I recently surfed across NationStates.net, a huge online community of people role-playing as nation-states. The site was created by author Max Berry to complement his novel Jennifer Government. The idea of thousands of people engaging in virtual statecraft in real-time online is so strange and cool.
To play the international politics simulation, you first have to create a nation, which in itself is quite fun. You come up with a name, and then choose what kind of prefix you want for it, i.e. “Sultanate of,” “Queendom of,” “People’s Republic of,” or even “Oppressed Peoples of.” I chose “The Most Serene Republic of Panganibania.”
Then you choose a flag, either based on one of the existing 190-some flags or a completely new design of your own. After that you select what kind of country you are, with the odd choices of: Sensible, Liberal, Conservative, Compassionate, Oppressive, Corrupt, Libertarian, Anarchic, Evil, or Psychotic. (I picked “oppressive.”) Finally you choose a National Currency, Animal and Motto.
You can see my country at http://www.nationstates.net/panganibania .
The basic simulation devised by Mr. Barry was quite simple. Every day when you visit the site, you are queried with some sort of international policy question. My first question dealt with how my nation felt about mandatory voting.
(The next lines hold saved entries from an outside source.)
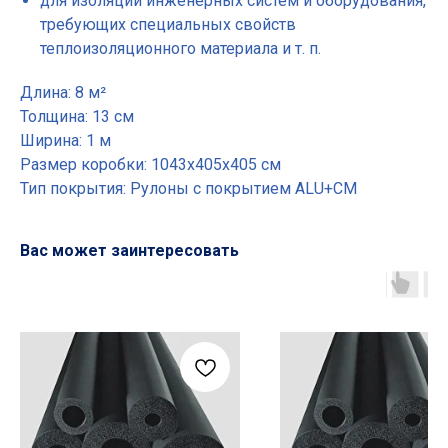
для изоляции инженерных систем и оборудования,
требующих специальных свойств
теплоизоляционного материала и т. п.
Длина: 8 м²
Толщина: 13 см
Ширина: 1 м
Размер коробки: 1043х405х405 см
Тип покрытия: Рулоны с покрытием ALU+CM
Вас может заинтересовать
Основные разделы
• Жгут
• Шнур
As you continue to play the game over time, your nation evolves, based on the choices you made. You might become a pariah despotic regime with a starving population or a thriving capitalist oligarchy dominated by multinational corporations. Every day the simulated United Nations issues a report ranking the various nations on a variety of both mundane and vital statistics. Your country might be ranked as the top “otter consumer” on the planet, for example.
What is most fascinating about the simulation is how much it has taken on a life far beyond what was intended by its creator.
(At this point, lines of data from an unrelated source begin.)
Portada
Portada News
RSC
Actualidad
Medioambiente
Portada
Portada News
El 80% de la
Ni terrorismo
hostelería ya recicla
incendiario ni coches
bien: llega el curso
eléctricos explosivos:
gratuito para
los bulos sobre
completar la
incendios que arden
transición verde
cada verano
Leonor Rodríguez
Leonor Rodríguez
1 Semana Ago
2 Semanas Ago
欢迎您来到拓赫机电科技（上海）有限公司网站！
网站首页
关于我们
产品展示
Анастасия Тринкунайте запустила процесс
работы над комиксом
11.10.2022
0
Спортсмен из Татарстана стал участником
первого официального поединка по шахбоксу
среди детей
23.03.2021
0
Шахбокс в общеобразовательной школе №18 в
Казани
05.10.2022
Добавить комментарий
The various nation-states gathered in large numbers on the site’s discussion forums have devised new kinds of gameplay, structures, rules, and internal culture. Within the United Nations forum, nations propose resolutions, debate and wordsmith language, form alliances and vote on them. On another forum, nations go to war, create new power blocs and groupings, and buy and sell to each other.
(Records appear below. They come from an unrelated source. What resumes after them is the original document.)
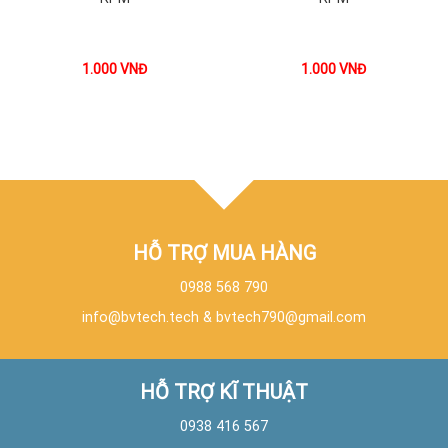
1.000
VNĐ
1.000
VNĐ
HỖ TRỢ MUA HÀNG
0988 568 790
info@bvtech.tech
&
bvtech790@gmail.com
HỖ TRỢ KĨ THUẬT
0938 416 567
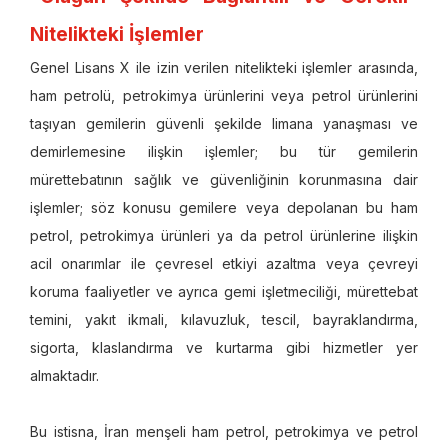
Nitelikteki İşlemler
Genel Lisans X ile izin verilen nitelikteki işlemler arasında,
ham petrolü, petrokimya ürünlerini veya petrol ürünlerini
taşıyan gemilerin güvenli şekilde limana yanaşması ve
demirlemesine ilişkin işlemler; bu tür gemilerin
mürettebatının sağlık ve güvenliğinin korunmasına dair
işlemler; söz konusu gemilere veya depolanan bu ham
petrol, petrokimya ürünleri ya da petrol ürünlerine ilişkin
acil onarımlar ile çevresel etkiyi azaltma veya çevreyi
koruma faaliyetler ve ayrıca gemi işletmeciliği, mürettebat
temini, yakıt ikmali, kılavuzluk, tescil, bayraklandırma,
sigorta, klaslandırma ve kurtarma gibi hizmetler yer
almaktadır.
Bu istisna, İran menşeli ham petrol, petrokimya ve petrol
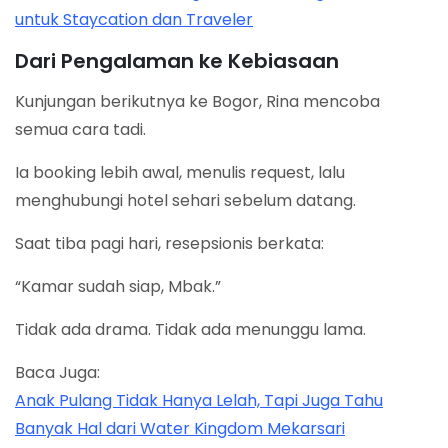
untuk Staycation dan Traveler
Dari Pengalaman ke Kebiasaan
Kunjungan berikutnya ke Bogor, Rina mencoba
semua cara tadi.
Ia booking lebih awal, menulis request, lalu
menghubungi hotel sehari sebelum datang.
Saat tiba pagi hari, resepsionis berkata:
“Kamar sudah siap, Mbak.”
Tidak ada drama. Tidak ada menunggu lama.
Baca Juga:
Anak Pulang Tidak Hanya Lelah, Tapi Juga Tahu
Banyak Hal dari Water Kingdom Mekarsari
It’s frankly all very strange — a space where regular folks from all over pretend to engage in statecraft, using pretend diplomatic language, imagining what its like to run a country. In one thread, a person has taken upon himself to put together an entire inventory of the various military naval, land, and air craft of different nation-states, based on the sketches sent in by other users. In another thread in the UN forum, people imagine they are hanging out at the UN’s delegates bar interacting with other diplomats in a less-formal setting.
Just reading the names people come up with for their nations is hilarious:
- The Hateful Hating Hated Haters of Hatred
- The Imperial Corporate Republic of Neo-Industria
- The Holier-than-thou Empire of FeministBioengineering
- The Capitalistic Queendom of Isle Of Hags
- The Misunderstood Nation of Manetheren
It’s no America’s Debate, but I have to say it’s nice to see people interested in international politics and diplomacy, if only for the sheer fun of it. I mean, where else can I be the eternal, most wise, most gracious ruler of The Most Serene Republic of Panganibania?